A ACE refere ainda que exige “uma investigação e uma acção imediata por parte das autoridades brasileiras, no sentido de localizar o paradeiro” de ambos. E continua: “Também exigimos do governo brasileiro que actue fortemente para garantir a segurança dos profissionais da imprensa, brasileiros e estrangeiros, que actuam naquela região e que têm sofrido diversas ameaças nessa área de conflito de exploração irregular de minério”.

Também a Human Rights Watch manifestou a sua preocupação. “É extremamente importante que as autoridades brasileiras dediquem todos os recursos disponíveis e necessários para a realização imediata das buscas”, lê-se numa publicação na rede social Instagram.
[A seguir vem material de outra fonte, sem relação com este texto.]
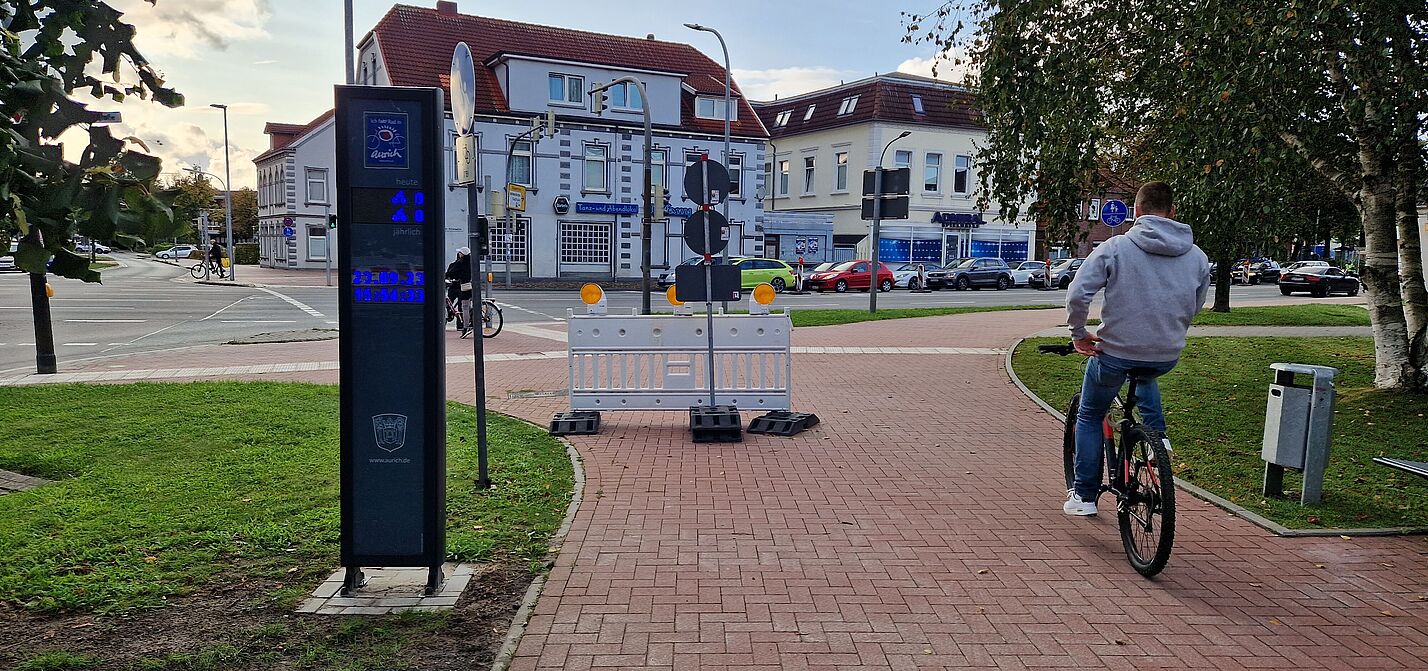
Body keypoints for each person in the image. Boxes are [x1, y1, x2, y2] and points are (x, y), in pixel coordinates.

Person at [1062, 181, 1210, 516]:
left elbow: (1077, 294)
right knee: (1145, 377)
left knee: (1089, 413)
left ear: (1137, 211)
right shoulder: (1198, 256)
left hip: (1115, 352)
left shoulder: (1116, 248)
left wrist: (1079, 333)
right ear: (1172, 212)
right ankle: (1158, 440)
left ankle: (1084, 496)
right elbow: (1196, 304)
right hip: (1165, 354)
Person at [445, 247, 473, 328]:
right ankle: (460, 325)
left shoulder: (457, 264)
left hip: (456, 286)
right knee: (462, 306)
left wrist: (444, 276)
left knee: (451, 303)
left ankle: (450, 316)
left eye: (460, 253)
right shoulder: (470, 264)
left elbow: (450, 273)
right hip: (464, 287)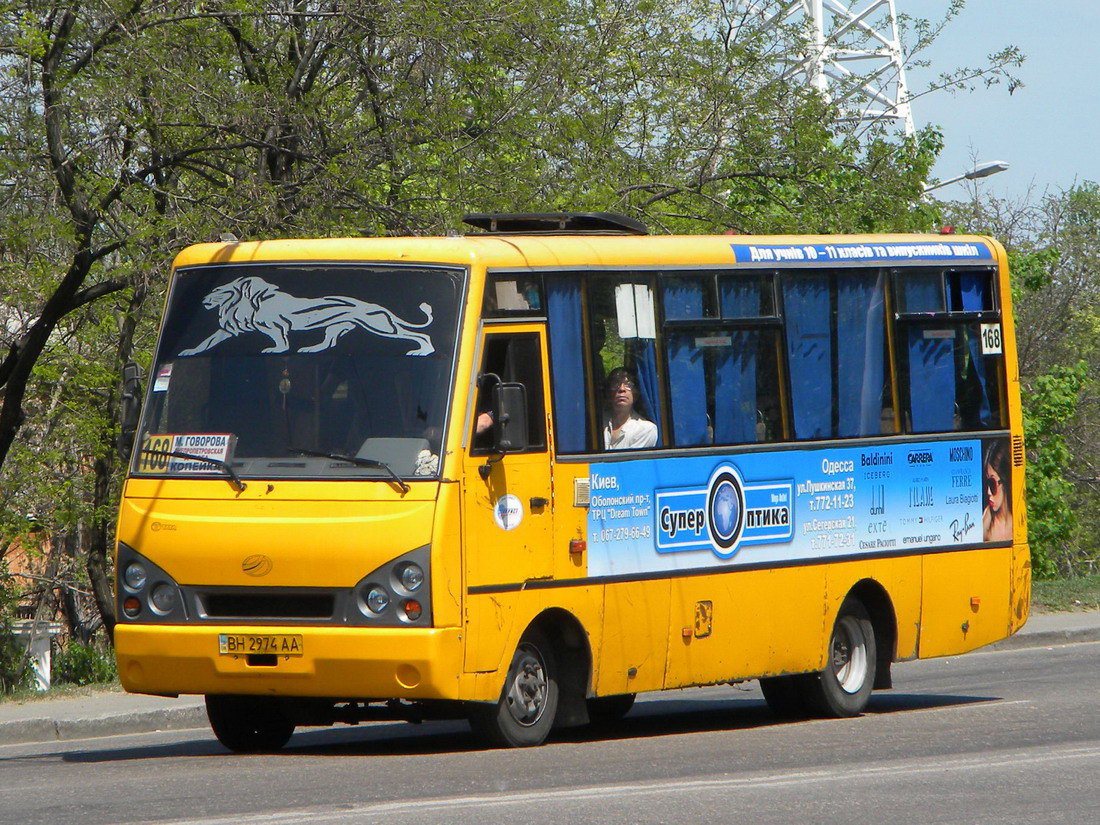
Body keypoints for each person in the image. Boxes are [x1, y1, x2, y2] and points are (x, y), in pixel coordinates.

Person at [603, 367, 658, 450]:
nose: (622, 389)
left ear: (635, 394)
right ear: (609, 392)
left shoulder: (646, 429)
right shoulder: (598, 423)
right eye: (616, 384)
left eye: (628, 385)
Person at [982, 440, 1013, 542]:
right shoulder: (986, 524)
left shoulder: (1019, 521)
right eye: (986, 483)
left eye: (992, 483)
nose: (988, 492)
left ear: (1005, 482)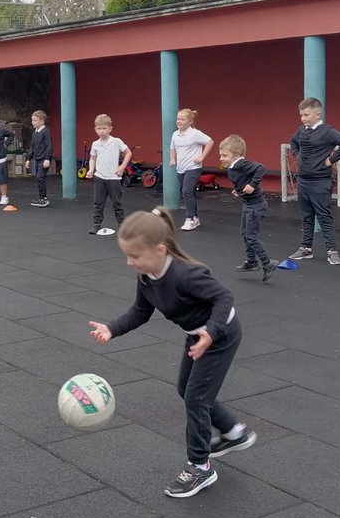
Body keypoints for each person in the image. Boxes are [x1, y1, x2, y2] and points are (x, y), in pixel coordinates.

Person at [88, 209, 257, 497]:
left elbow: (224, 297)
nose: (130, 262)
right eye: (127, 256)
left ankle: (199, 467)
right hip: (197, 335)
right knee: (186, 390)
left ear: (160, 250)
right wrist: (112, 328)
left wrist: (211, 333)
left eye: (135, 256)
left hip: (220, 335)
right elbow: (140, 312)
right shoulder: (147, 276)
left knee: (196, 397)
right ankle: (233, 432)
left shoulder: (185, 274)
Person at [288, 97, 340, 265]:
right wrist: (298, 155)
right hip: (303, 181)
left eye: (306, 115)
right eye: (301, 115)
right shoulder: (301, 130)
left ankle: (332, 250)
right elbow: (293, 142)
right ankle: (306, 248)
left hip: (320, 181)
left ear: (318, 114)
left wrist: (331, 160)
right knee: (306, 216)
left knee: (324, 216)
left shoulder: (328, 131)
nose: (303, 118)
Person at [218, 134, 276, 281]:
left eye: (224, 155)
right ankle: (251, 262)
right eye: (221, 155)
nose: (221, 158)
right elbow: (241, 180)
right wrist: (238, 191)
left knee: (251, 236)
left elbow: (260, 168)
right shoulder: (233, 166)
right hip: (249, 204)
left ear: (236, 154)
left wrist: (252, 185)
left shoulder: (241, 164)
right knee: (245, 234)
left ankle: (267, 263)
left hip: (256, 206)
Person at [169, 108, 215, 232]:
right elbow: (172, 147)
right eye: (178, 119)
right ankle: (195, 218)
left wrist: (201, 157)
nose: (179, 121)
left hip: (193, 168)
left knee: (187, 191)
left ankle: (189, 219)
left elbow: (210, 142)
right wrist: (172, 159)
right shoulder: (175, 134)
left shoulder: (195, 133)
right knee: (190, 193)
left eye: (182, 119)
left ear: (190, 121)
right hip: (181, 168)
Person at [85, 114, 131, 235]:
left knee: (117, 202)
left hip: (113, 178)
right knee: (98, 202)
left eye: (104, 128)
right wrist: (91, 170)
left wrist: (121, 167)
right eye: (99, 129)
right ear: (95, 129)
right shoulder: (95, 144)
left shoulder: (116, 141)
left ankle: (122, 224)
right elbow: (92, 158)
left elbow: (128, 153)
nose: (102, 131)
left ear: (110, 128)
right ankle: (96, 224)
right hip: (100, 177)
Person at [26, 110, 53, 207]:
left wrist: (47, 158)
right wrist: (29, 159)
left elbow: (49, 145)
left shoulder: (45, 132)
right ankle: (41, 198)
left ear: (42, 121)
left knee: (40, 177)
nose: (33, 122)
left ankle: (44, 198)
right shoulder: (35, 133)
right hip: (37, 159)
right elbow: (32, 147)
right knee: (38, 178)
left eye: (35, 120)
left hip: (43, 159)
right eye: (32, 120)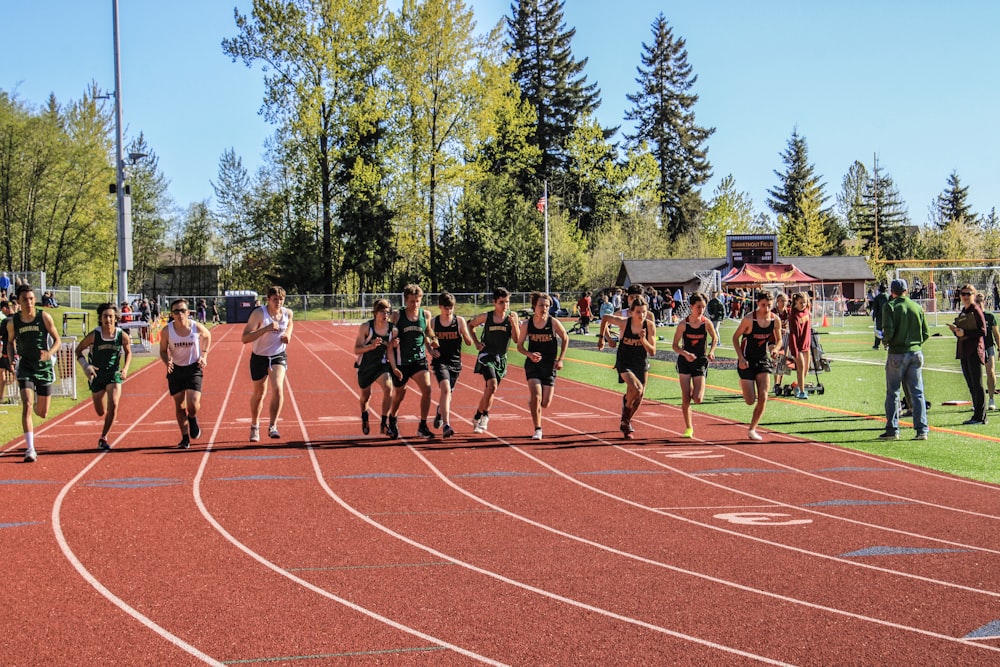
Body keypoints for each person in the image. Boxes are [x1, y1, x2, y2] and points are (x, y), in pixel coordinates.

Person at [5, 285, 61, 462]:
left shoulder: (43, 316)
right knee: (27, 405)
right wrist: (12, 360)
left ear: (34, 300)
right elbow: (9, 342)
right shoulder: (13, 322)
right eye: (24, 299)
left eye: (31, 299)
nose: (28, 302)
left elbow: (57, 340)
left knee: (42, 412)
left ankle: (38, 401)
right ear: (19, 302)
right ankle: (30, 449)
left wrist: (49, 354)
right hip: (26, 367)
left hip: (43, 368)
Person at [75, 303, 132, 450]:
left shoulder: (121, 335)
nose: (108, 319)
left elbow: (128, 352)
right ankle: (106, 419)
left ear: (116, 318)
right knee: (100, 411)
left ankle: (103, 438)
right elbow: (78, 351)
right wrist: (86, 366)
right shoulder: (95, 335)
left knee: (113, 404)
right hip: (97, 376)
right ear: (100, 318)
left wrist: (125, 369)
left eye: (111, 316)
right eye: (105, 316)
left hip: (113, 374)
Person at [598, 295, 656, 439]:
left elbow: (652, 351)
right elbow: (605, 318)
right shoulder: (624, 323)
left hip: (640, 361)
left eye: (644, 312)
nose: (641, 315)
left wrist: (643, 340)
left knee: (640, 395)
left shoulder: (649, 326)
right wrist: (605, 338)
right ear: (631, 312)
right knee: (637, 389)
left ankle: (626, 420)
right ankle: (626, 415)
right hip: (625, 360)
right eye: (638, 312)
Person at [241, 286, 293, 441]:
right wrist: (266, 329)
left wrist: (288, 335)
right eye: (275, 299)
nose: (278, 302)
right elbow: (245, 338)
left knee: (278, 388)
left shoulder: (287, 313)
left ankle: (273, 426)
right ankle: (255, 425)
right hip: (259, 357)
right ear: (268, 299)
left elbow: (290, 324)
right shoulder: (259, 313)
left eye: (281, 299)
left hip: (278, 355)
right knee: (259, 394)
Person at [880, 279, 930, 440]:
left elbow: (888, 330)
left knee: (893, 392)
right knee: (917, 392)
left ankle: (893, 429)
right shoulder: (917, 307)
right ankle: (922, 429)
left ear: (892, 292)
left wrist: (886, 340)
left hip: (897, 352)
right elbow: (926, 332)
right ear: (906, 291)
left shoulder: (890, 307)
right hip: (915, 352)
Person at [159, 298, 212, 449]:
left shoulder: (195, 327)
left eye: (182, 311)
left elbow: (208, 336)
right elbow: (162, 350)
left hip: (193, 368)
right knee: (180, 406)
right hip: (175, 369)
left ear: (188, 312)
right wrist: (167, 361)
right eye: (176, 311)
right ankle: (184, 437)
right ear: (172, 314)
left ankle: (193, 417)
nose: (180, 314)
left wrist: (204, 355)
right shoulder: (167, 331)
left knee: (193, 404)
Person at [468, 287, 521, 434]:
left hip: (501, 358)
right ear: (495, 303)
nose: (505, 306)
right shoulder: (487, 316)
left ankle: (478, 415)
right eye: (502, 302)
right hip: (486, 356)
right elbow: (471, 325)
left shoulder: (512, 316)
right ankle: (485, 416)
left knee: (490, 390)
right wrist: (476, 342)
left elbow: (517, 340)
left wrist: (514, 324)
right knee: (492, 385)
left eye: (507, 302)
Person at [517, 292, 569, 440]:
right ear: (534, 306)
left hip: (549, 365)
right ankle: (538, 429)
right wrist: (529, 354)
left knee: (545, 403)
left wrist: (561, 359)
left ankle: (534, 404)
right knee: (536, 395)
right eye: (541, 305)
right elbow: (519, 346)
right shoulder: (527, 324)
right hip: (533, 365)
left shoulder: (553, 323)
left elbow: (565, 338)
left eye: (547, 305)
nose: (544, 308)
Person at [387, 284, 437, 439]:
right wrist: (393, 341)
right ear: (405, 300)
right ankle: (392, 418)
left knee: (427, 390)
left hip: (419, 360)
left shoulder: (425, 314)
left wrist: (433, 341)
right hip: (401, 361)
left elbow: (428, 331)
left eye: (417, 301)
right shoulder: (397, 315)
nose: (415, 304)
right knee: (399, 394)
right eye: (411, 301)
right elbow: (388, 334)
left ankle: (422, 425)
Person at [732, 291, 781, 442]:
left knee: (764, 396)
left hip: (762, 360)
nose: (766, 309)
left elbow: (779, 340)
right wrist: (740, 357)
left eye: (769, 306)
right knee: (750, 401)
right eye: (763, 305)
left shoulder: (775, 320)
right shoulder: (749, 319)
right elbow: (735, 337)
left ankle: (752, 429)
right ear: (758, 304)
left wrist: (774, 350)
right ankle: (743, 383)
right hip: (746, 360)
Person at [672, 292, 718, 438]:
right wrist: (685, 354)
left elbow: (715, 338)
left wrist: (711, 351)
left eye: (703, 307)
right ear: (691, 307)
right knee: (686, 398)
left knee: (698, 399)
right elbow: (675, 346)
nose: (701, 310)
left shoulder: (706, 323)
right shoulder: (683, 324)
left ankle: (692, 389)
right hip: (685, 362)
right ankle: (689, 427)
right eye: (698, 307)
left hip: (700, 362)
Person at [429, 291, 473, 438]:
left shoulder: (459, 321)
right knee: (446, 389)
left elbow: (468, 341)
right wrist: (430, 350)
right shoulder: (434, 322)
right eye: (446, 308)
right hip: (440, 361)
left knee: (448, 394)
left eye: (451, 308)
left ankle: (439, 412)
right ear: (440, 307)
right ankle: (447, 425)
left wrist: (467, 336)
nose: (449, 311)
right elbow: (426, 338)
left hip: (455, 362)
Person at [947, 284, 987, 425]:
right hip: (964, 350)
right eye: (962, 294)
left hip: (973, 350)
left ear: (973, 295)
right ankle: (977, 413)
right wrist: (956, 331)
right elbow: (962, 330)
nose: (964, 296)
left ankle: (980, 416)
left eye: (968, 294)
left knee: (977, 384)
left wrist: (965, 333)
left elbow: (983, 331)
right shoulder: (964, 310)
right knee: (971, 384)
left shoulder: (975, 310)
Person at [354, 299, 395, 437]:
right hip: (366, 366)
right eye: (383, 311)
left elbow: (390, 350)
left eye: (388, 311)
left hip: (381, 365)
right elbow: (356, 349)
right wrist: (370, 347)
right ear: (376, 312)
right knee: (366, 396)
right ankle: (365, 416)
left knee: (388, 387)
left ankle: (384, 423)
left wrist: (393, 346)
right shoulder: (366, 327)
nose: (385, 314)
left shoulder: (391, 329)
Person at [786, 292, 813, 399]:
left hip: (806, 344)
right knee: (800, 368)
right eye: (801, 303)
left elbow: (808, 308)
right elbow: (792, 334)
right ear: (796, 302)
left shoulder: (806, 310)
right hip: (798, 346)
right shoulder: (794, 315)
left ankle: (798, 386)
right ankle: (801, 392)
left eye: (805, 302)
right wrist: (794, 351)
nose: (803, 305)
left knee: (806, 368)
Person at [975, 293, 999, 411]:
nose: (979, 302)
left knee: (991, 371)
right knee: (975, 375)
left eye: (980, 300)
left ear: (984, 301)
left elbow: (996, 334)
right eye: (977, 300)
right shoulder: (973, 315)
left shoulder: (990, 316)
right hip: (977, 347)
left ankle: (991, 399)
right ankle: (978, 402)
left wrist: (999, 348)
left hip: (988, 346)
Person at [771, 293, 790, 395]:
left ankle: (779, 384)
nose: (784, 303)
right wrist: (779, 329)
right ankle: (775, 383)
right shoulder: (773, 312)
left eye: (785, 301)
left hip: (784, 338)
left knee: (783, 360)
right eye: (782, 301)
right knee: (776, 359)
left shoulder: (788, 312)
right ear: (777, 302)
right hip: (773, 338)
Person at [871, 284, 889, 349]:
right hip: (887, 316)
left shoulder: (877, 298)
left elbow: (875, 308)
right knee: (887, 331)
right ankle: (886, 345)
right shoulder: (889, 297)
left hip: (879, 316)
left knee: (878, 331)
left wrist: (873, 316)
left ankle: (876, 345)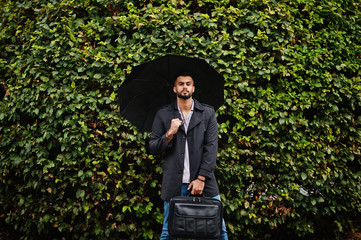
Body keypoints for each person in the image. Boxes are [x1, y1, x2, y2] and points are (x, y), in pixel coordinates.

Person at [149, 72, 228, 240]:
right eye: (180, 83)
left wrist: (201, 178)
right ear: (174, 88)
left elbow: (211, 147)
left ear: (193, 88)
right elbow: (153, 147)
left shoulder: (207, 113)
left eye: (188, 83)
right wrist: (169, 134)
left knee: (219, 231)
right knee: (168, 232)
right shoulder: (163, 114)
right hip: (174, 184)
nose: (184, 86)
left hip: (204, 183)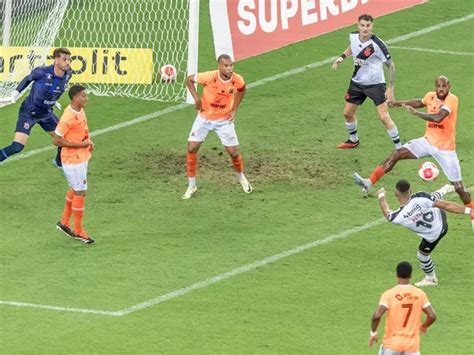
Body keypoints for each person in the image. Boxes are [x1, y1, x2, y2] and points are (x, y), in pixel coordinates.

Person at [353, 75, 473, 229]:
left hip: (445, 149)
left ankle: (472, 211)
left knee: (458, 187)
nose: (441, 89)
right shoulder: (430, 96)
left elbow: (438, 117)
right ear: (435, 86)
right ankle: (368, 183)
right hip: (427, 141)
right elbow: (419, 102)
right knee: (397, 153)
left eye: (444, 86)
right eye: (438, 86)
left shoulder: (452, 100)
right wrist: (398, 103)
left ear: (449, 87)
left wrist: (416, 114)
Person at [377, 180, 474, 286]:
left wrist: (381, 195)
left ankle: (431, 279)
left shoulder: (396, 217)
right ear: (411, 190)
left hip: (434, 235)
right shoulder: (419, 196)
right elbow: (446, 205)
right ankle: (445, 189)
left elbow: (386, 211)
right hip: (441, 218)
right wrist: (470, 211)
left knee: (422, 256)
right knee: (429, 199)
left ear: (396, 194)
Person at [183, 53, 252, 199]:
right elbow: (188, 80)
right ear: (219, 66)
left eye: (231, 65)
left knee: (233, 152)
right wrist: (196, 99)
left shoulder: (237, 80)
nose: (230, 68)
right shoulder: (209, 76)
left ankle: (241, 178)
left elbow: (242, 89)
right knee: (191, 148)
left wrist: (234, 110)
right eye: (226, 66)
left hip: (224, 120)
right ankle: (191, 186)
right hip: (204, 118)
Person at [331, 14, 400, 150]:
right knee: (347, 113)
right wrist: (342, 57)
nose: (365, 28)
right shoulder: (353, 36)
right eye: (362, 25)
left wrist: (391, 87)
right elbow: (352, 47)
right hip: (357, 82)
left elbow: (391, 65)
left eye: (368, 25)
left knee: (383, 116)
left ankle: (400, 148)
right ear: (358, 25)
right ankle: (353, 140)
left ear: (372, 26)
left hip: (375, 84)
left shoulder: (378, 44)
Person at [0, 47, 72, 167]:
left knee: (64, 139)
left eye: (69, 60)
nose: (68, 63)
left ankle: (58, 163)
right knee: (17, 146)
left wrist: (53, 101)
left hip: (46, 113)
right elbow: (28, 79)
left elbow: (58, 87)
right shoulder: (42, 72)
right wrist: (14, 95)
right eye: (64, 59)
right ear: (56, 60)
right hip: (29, 112)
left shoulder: (68, 74)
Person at [53, 85, 95, 244]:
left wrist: (87, 142)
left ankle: (64, 222)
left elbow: (80, 132)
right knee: (80, 192)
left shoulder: (79, 110)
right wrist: (80, 145)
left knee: (75, 188)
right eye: (83, 96)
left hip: (80, 156)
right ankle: (78, 231)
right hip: (72, 159)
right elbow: (56, 140)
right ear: (75, 98)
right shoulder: (68, 117)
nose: (86, 98)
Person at [369, 261, 437, 354]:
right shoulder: (420, 294)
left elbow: (377, 316)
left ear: (396, 274)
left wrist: (373, 333)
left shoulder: (389, 294)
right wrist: (423, 327)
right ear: (410, 276)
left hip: (392, 345)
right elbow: (432, 316)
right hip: (412, 346)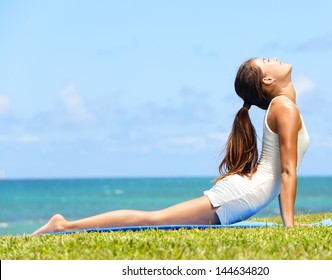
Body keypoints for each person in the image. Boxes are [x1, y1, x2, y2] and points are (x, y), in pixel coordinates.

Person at [32, 57, 309, 235]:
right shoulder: (284, 107)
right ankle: (63, 225)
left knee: (156, 218)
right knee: (155, 219)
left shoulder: (283, 107)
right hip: (241, 196)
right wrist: (290, 228)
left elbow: (284, 170)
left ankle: (64, 225)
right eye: (266, 60)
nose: (273, 58)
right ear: (268, 80)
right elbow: (287, 172)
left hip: (247, 193)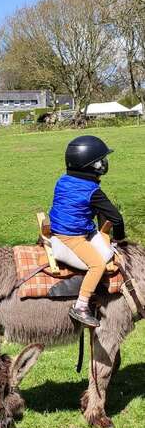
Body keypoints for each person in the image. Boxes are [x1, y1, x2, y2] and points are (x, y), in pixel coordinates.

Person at [49, 135, 126, 327]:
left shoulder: (64, 180)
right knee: (98, 265)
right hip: (72, 237)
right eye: (101, 160)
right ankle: (81, 306)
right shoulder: (92, 191)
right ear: (90, 164)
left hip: (59, 227)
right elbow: (116, 218)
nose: (104, 163)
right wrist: (120, 239)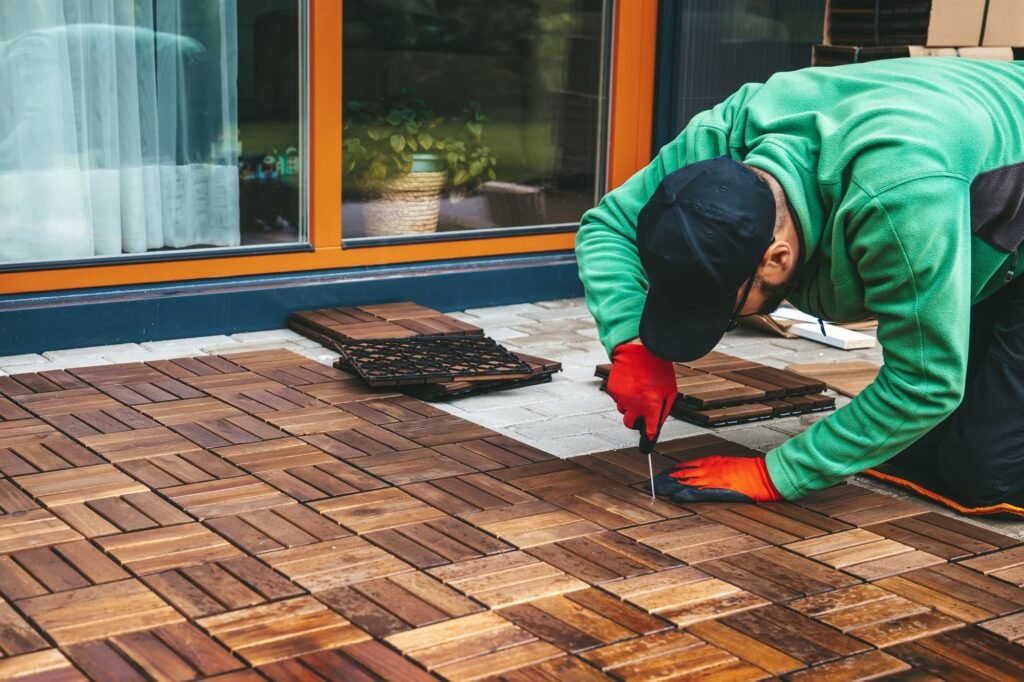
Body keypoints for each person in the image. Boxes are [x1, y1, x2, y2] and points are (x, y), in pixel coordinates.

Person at [576, 57, 1024, 506]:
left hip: (961, 174)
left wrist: (775, 475)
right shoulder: (722, 143)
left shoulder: (900, 203)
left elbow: (925, 385)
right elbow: (608, 226)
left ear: (776, 259)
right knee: (916, 450)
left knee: (985, 475)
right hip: (972, 182)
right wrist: (632, 343)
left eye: (723, 309)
O porta-voz do Guardian News & Media referiu que o grupo de comunicação social está “muito preocupado e procura urgentemente informações sobre o paradeiro e o estado de Phillips”. O porta-voz afirma ainda que o grupo está em contacto com a embaixada britânica no Brasil e com as autoridades locais e nacional para “tentar estabelecer os factos o mais rapidamente possível”.

De acordo com a Folha de S. Paulo, o Ministério Público Federal brasileiro já “accionou a Polícia Federal, a Polícia Civil, a Força Nacional, a Frente de Protecção Etnoambiental Vale do Javari, e a Marinha do Brasil”.

Segundo o Guardian, Dom Phillips é conhecido pelo seu amor à região amazónia, tendo viajado frequentemente para o local, com o objectivo de relatar a crise climática que as comunidades indígenas e o Brasil estão a enfrentar.

Já de acordo com o jornal brasileiro, Bruno Araújo Pereira, pai de três filhos, pertencia à Funai, mas estava de licença sem vencimento desde o final de 2019. A Folha adianta ainda que as ameaças que o brasileiro recebeu nos últimos tempos não eram novidade, uma vez que há muito que se envolvia em acções de fiscalização e controlo de actividades ilegais praticadas nas terras indígenas amazónicas.

Artigo actualizado às 21h25: acrescenta as considerações da ACE e da Human Rights Watch.